Thirty years of research on early social and hormonal environments and their relationship to the expression of behavioral sex differences in rhesus monkeys are reviewed. These studies demonstrate that whether aggressive and submissive behaviors are sexually dimorphic depends primarily on the social and not the hormonal environment. Early rearing environments without mothers or allowing brief periods of peer interaction produced higher levels of male aggression and female submission. Presenting behavior was expressed more by females than males in environments with high male aggressivity and female submissiveness. No sex differences in presenting occurred in low aggressivity environments, unless monkeys were reared isosexually, when males presented more than females. Rough and tumble play and foot-clasp mounting were consistently exhibited more by males than females across all rearing environments studied, but rearing environment affected the degree of the sex difference. When reared isosexually males displayed less, and females more, foot-clasp mounting than when heterosexually reared. No social environment increased the low frequency of female rough and tumble play. Suppressing neonatal androgen in males did not effect any sexually dimorphic behavior. Prenatal androgen administration to genetic females masculinized many aspects of their juvenile behavior, consistently increasing rough and tumble play and foot-clasp mounting across different social environments. Thus the sexually dimorphic behaviors which showed the smallest variability across social contexts were the most profoundly affected by the prenatal hormonal environment. These studies demonstrate that the expression of consistent juvenile behavioral sex differences results from hormonally induced predispositions to engage in specific patterns of juvenile behavior whose expression is shaped by the specific social environment experienced by the developing monkey.
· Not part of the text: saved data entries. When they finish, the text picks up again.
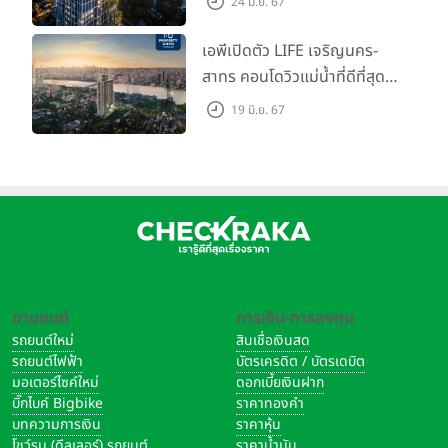
24 มิ.ย. 67
5. การ "จ่ายเงิน" ต้องระวังเสมอ (เช่น มัดจำ) เข้าบัญชีใคร มี
เริ่มต้น 4.99 ลบ.
หลักฐานไหม?
เอพีเปิดตัว LIFE เจริญนคร-
สาทร คอนโดวิวแม่น้ำที่ดีที่สุด
Case Study อย่างหนึ่งที่เกิดขึ้นบ่อย และเราต้องระวังคือ ปัญหาการโกง
กับชีวิตที่เหนือกว่าในทุกมิติ
เงินมัดจำค่ะ ตัวอย่างเช่น เราประกาศในเว็บไซต์ต่างๆ ว่าสนใจอยากเช่า
19 มิ.ย. 67
ห้องชุดดีไซน์ใหม่สูง 3 เมตร
คอนโดโครงการนี้ แล้วนายหน้าเห็นเรา ก็เลยโทรมาหาเราว่าจะช่วยหาห้อง
เริ่ม 3.59 ล้านบาท
ให้ ซึ่งบางทีเราก็ตกลงง่ายๆ เลยว่าให้นายหน้าหา โดยที่บางทีเราไม่รู้จักแม้
กระทั่งชื่อ หรือตัวตนที่แท้จริงของนายหน้าคนนั้น เมื่อถึงเวลานายหน้า
บอกได้ห้องแล้ว พาไปดูห้อง แล้วเราโอเค นายหน้าก็จะอ้างว่าห้องนี้คน
อยากได้กันเยอะ เจ้าของห้องขอ "เงินมัดจำ" เลย ซึ่งถ้าเราจ่ายให้นายหน้า
โดยที่เจ้าของห้องตัวจริงไม่รู้เรื่อง หรือจ่ายให้นายหน้าแล้วนายหน้าไม่มี
หลักฐานการรับเงินอะไรทั้งสิ้น เราอาจจะโดนนายหน้าเชิดเงินหนีก็ได้นะคะ
ดังนั้น จำไว้เลยค่ะถ้าเราต้องควักเงินจ่ายอะไรก็แล้วแต่ ควรจ่ายตรงให้แก่
ยานยนต์
การเงิน-การลงทุน
คู่สัญญาอีกฝ่ายหนึ่ง หรืออย่างน้อยต้องมีหลักฐานการรับเงินที่ชัดเจน
รถยนต์ใหม่
สินเชื่อเงินสด
เสมอนะคะ
รถยนต์ไฟฟ้า
บัตรเครดิต / บัตรเดบิต
มอเตอร์ไซค์ใหม่
ดอกเบี้ยเงินฝาก
บิ๊กไบค์ Bigbike
ราคาทองคำ
6. "คิดก่อนเชื่อ" คำแนะนำของนายหน้า (ระวัง Conflict of
บทความการเงิน
ราคาหุ้น
Interest)
โชว์รูม (ดีลเลอร์) รถยนต์
ราคาน้ำมัน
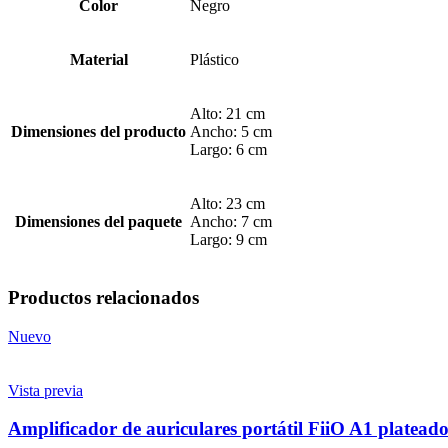
Color
Negro
Material
Plástico
Alto: 21 cm
Dimensiones del producto
Ancho: 5 cm
Largo: 6 cm
Alto: 23 cm
Dimensiones del paquete
Ancho: 7 cm
Largo: 9 cm
Productos relacionados
Nuevo
Vista previa
Amplificador de auriculares portátil FiiO A1 platead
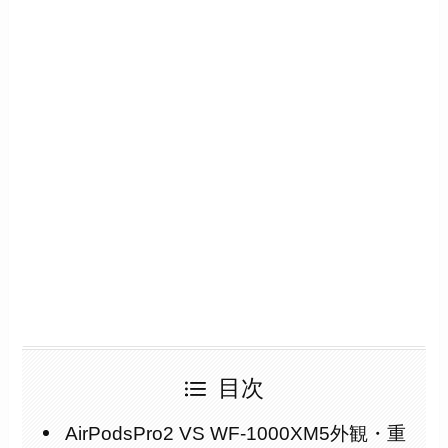
目次
AirPodsPro2 VS WF-1000XM5外観・重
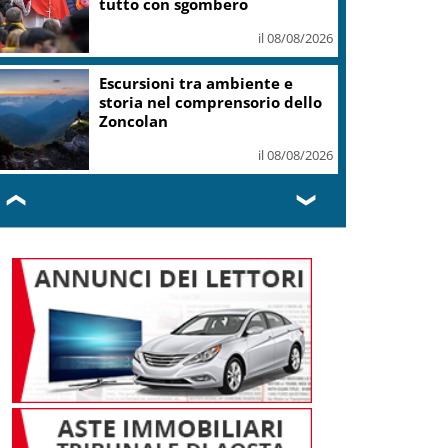
libertà, dignità
il 08/08/2026
“OltreGusto Oltrepo Terra di
Pinot Nero” debutta a Voghera
il 08/08/2026
❮
❯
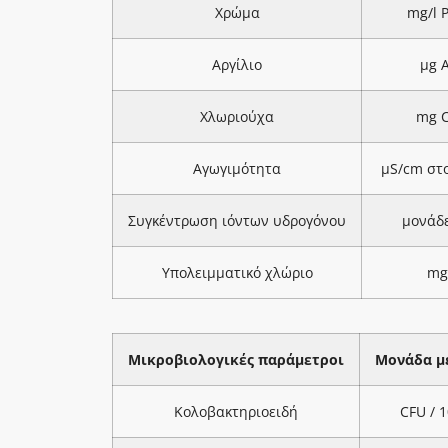
Χρώμα
mg/l 
Αργίλιο
μg A
Χλωριούχα
mg C
Αγωγιμότητα
μS/cm στ
Συγκέντρωση ιόντων υδρογόνου
μονάδ
Υπολειμματικό χλώριο
mg
Μικροβιολογικές παράμετροι
Μονάδα μ
Κολοβακτηριοειδή
CFU / 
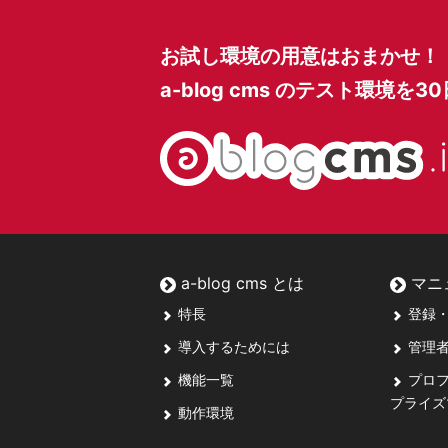
お試し環境の用意はおまかせ！
a-blog cms のテスト環境を
3
a-blog cms とは
マニ
特長
登録・
導入するためには
管理者
機能一覧
プロフ
プライズ
動作環境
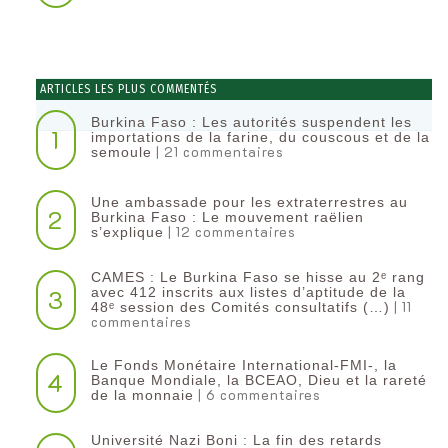
ARTICLES LES PLUS COMMENTÉS
Burkina Faso : Les autorités suspendent les
1
importations de la farine, du couscous et de la
| 21 commentaires
semoule
Une ambassade pour les extraterrestres au
2
Burkina Faso : Le mouvement raëlien
| 12 commentaires
s’explique
CAMES : Le Burkina Faso se hisse au 2ᵉ rang
3
avec 412 inscrits aux listes d’aptitude de la
| 11
48ᵉ session des Comités consultatifs (…)
commentaires
Le Fonds Monétaire International-FMI-, la
4
Banque Mondiale, la BCEAO, Dieu et la rareté
| 6 commentaires
de la monnaie
Université Nazi Boni : La fin des retards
本文综述了三十年来关于恒河猴早期社会和激素环境及其与行为性别差异表达之间关系的研究。这些研究表明,攻击性和顺从性行为是否具有性别差异,主要取决于社会环境而非激素环境。早期缺乏母亲或允许短暂同伴互动的饲养环境会导致雄性攻击性行为增加,雌性顺从性行为增加。在雄性攻击性高且雌性顺从性高的环境中,雌性比雄性更多地表现出呈现行为。在低攻击性环境中,除非猴子是同性饲养,此时雄性比雌性更多地表现出呈现行为,否则呈现行为不存在性别差异。在所有研究的饲养环境中,雄性始终比雌性更多地表现出打闹游戏和抱脚攀爬行为,但饲养环境会影响性别差异的程度。与异性饲养相比,同性饲养时雄性抱脚攀爬行为较少,而雌性较多。没有任何社会环境能增加雌性打闹游戏的低频率。抑制雄性新生儿雄激素不会影响任何性别差异行为。对基因雌性进行产前雄激素给药会使其幼年行为的许多方面男性化,在不同社会环境中持续增加打闹游戏和抱脚攀爬行为。因此,在不同社会背景下变异性最小的性别差异行为受产前激素环境的影响最为深远。这些研究表明,持续的幼年行为性别差异的表达源于激素诱导的倾向,即参与特定模式的幼年行为,而这些行为的表达受到发育中的猴子所经历的特定社会环境的影响。